Obviously this gives us a bigger area of error for the EIP to execute the shellcode
So along as we overwrite the EIP with any address in the NOP we can be assured our shellcode will be executed
*The NOP sled is not limited in size, it can be 200+ bytes if you want it to be.
Use common sense though as if you fill the memory up with NOP’s then nothing is going to work!
The other way of doing it is with return address; this method can be and is, used in conjunction with the NOP method!
This is a very simple method.
All it does is “floods” the last part of our buffer with lots and lots of return address to where our shellcode or NOP is located.
Snooker Snooker NOP NOP NOP NOP Shellcode R/A7 R/A5 R/A3
So the return address (R/A) is telling the EIP to go to “7 , 5 or 3”
Have a look at the room for error we now have!
As long as the EIP is NOT pointing at 1 or 2 our shellcode is going to be executed
So compared to the first diagram:
Pool Snooker Snooker Shellcode Snooker Snooker Snooker Snooker
Where we needed to hit “4” right on the head to execute our shellcode
Now all we need to do is make sure the EIP stays away from 1 + 2!
Of course both of these methods require us to know the approximate location of the buffer in the system memory!
How do we find this?
We find this by finding out where the current Stack Pointer is.
(Remember a stack pointer, amongst other things, is used to tell the EIP where to return to after a function has been completed), hence if we can control the stack pointer, we can control the EIP!!

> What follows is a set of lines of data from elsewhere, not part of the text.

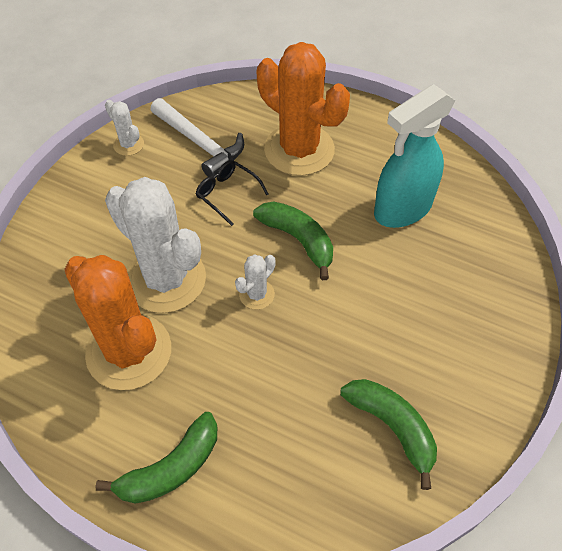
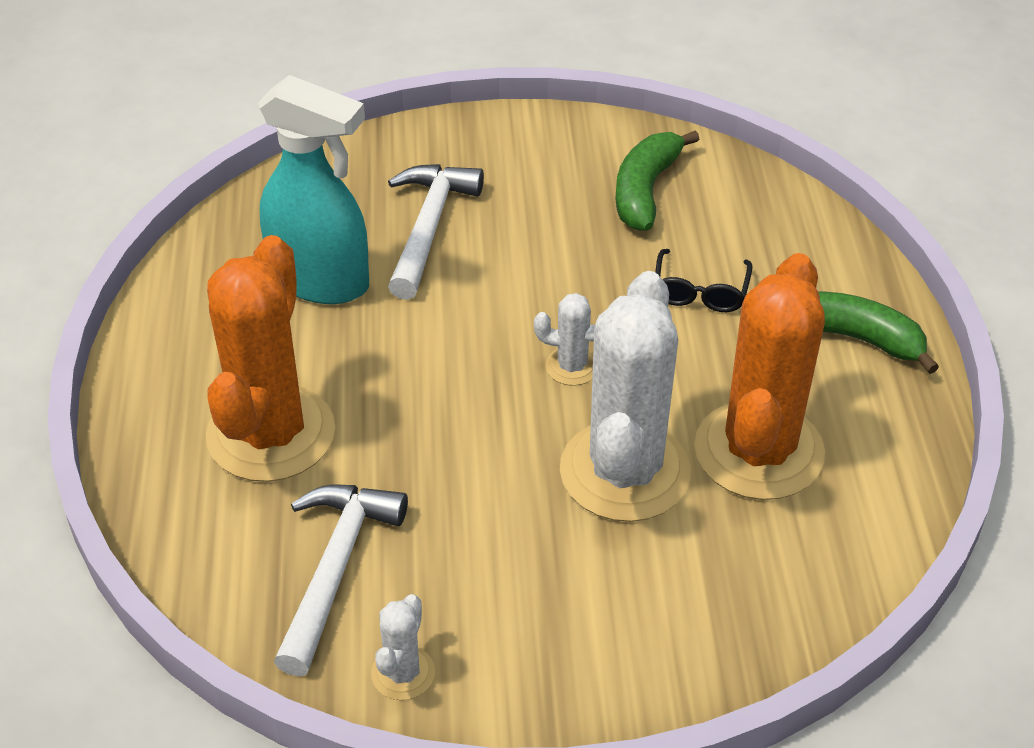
camera: 120 degrees left, 10 degrees down
(228, 194) = (422, 478): black glasses -> black glasses (700, 291)
(298, 240) = (451, 362): green banana -> none
(422, 279) = (428, 227): none -> white hammer

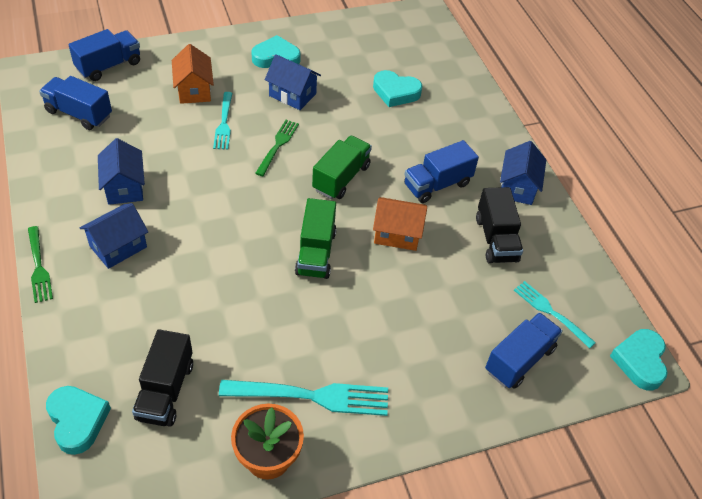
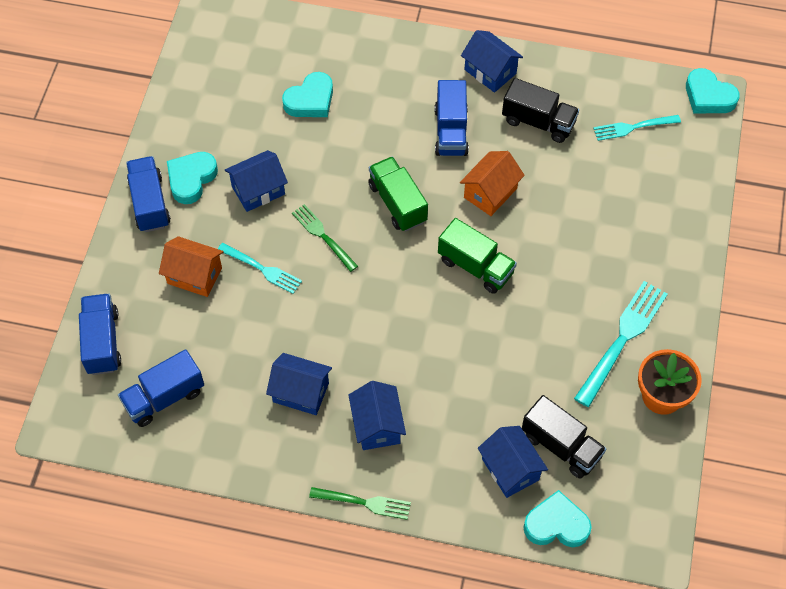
camera: 55 degrees left, 10 degrees up
(120, 359) = (510, 469): none -> blue house
(519, 360) = (665, 176): blue truck -> blue truck (150, 203)

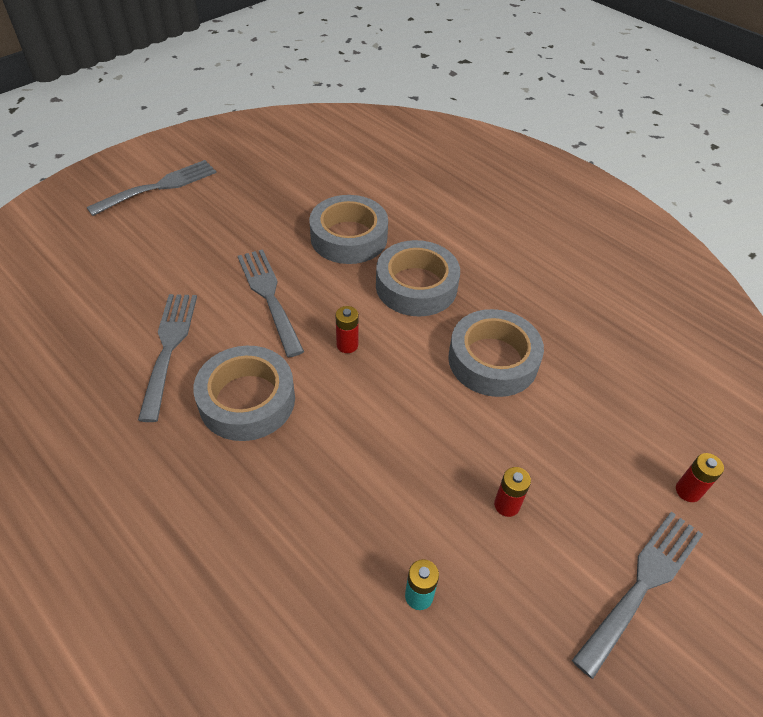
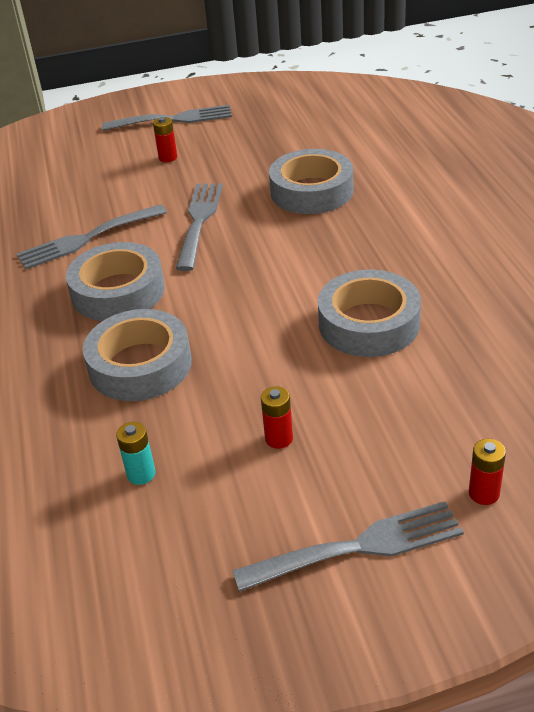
camera: 35 degrees right, 10 degrees down
(169, 348) = (87, 238): grey fork -> grey fork turned 150 degrees counterclockwise
(347, 345) = (237, 274): red battery -> red battery (168, 157)
(416, 286) = (344, 245): grey tape -> grey tape (140, 365)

In the snooker program them first place the stack will be telling the EIP to look at will be the start of the buffer, remember our shellcode is located in this buffer and we know how big the buffer is because we created it in our snooker program, so already we have a rough idea where our shellcode will be!

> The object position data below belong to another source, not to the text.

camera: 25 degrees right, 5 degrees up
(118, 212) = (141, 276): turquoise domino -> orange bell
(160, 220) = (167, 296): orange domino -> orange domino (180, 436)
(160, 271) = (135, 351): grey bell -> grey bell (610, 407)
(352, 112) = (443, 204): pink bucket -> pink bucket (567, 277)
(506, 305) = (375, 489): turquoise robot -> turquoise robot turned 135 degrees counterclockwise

I feel it may be starting to get confusing, so I will break it all down:
1. Created a program that is susceptible to Buffer Overflows called Pool
2. Made Pool run with root privileges, so that, when we make it spawn a shell, the shell will have the same privileges (#root)
3. Created a program called Snooker, which gave pool a buffer, containing the shellcode to be executed.
4. Filled this buffer with NOP’s and Return Addresses, to maximise the chance of getting the shellcode to be run.
5. Found out where snookers buffer is by using the current stack pointer
6. We know how many bytes pool will take up, so when we coded (programmed) snooker we leave the first bytes free that pool will require to run, then we put some NOP’s to leave space between pool and our shellcode, this increases the %age of our shellcode executing
7. Filled the end of the buffer with return address that point to the NOP’s that are after pool.
So Pool overflows, the EIP will go where ever it likes in snookers buffer, if we are lucky it goes straight to the shellcode and spawns a root shell for us.
If we are unlucky it lands on a NOP, it then goes to the next NOP and the next and the next until it comes to our shell code and spawns a root shell!
Or, it land on a return address, which is telling it to go to either a NOP or if we are lucky again, the shellcode, if it goes to the shellcode, happy days we get a root shell, if it goes to a NOP, it slides down and down and down until low and behold….. yup, we get a root shell!
Did it make scene to anyone??
•This is a very very simplified version of it.
•There is a bit more to finding our buffer using stack pointer offsets, but I will cover this in a future tutorial!
•Again I have took liberties with memory addressing, just to keep it simple
•In Part 1 Snooker was called vuln but I felt like renaming it for this tut!
•I have has a few pm’s from people asking how to compile the code from my last tutorial, hence my next one will be about how to do that using Linux and a Windows based compiler.
Please bear in mind that this is a simplified version and liberties have been taken!
I hope you enjoyed reading it and maybe learnt something from it; I’m now off to buy me a big bottle of JD as I’ve drank a whole one whilst typing this! (Thank god for spell checkers!)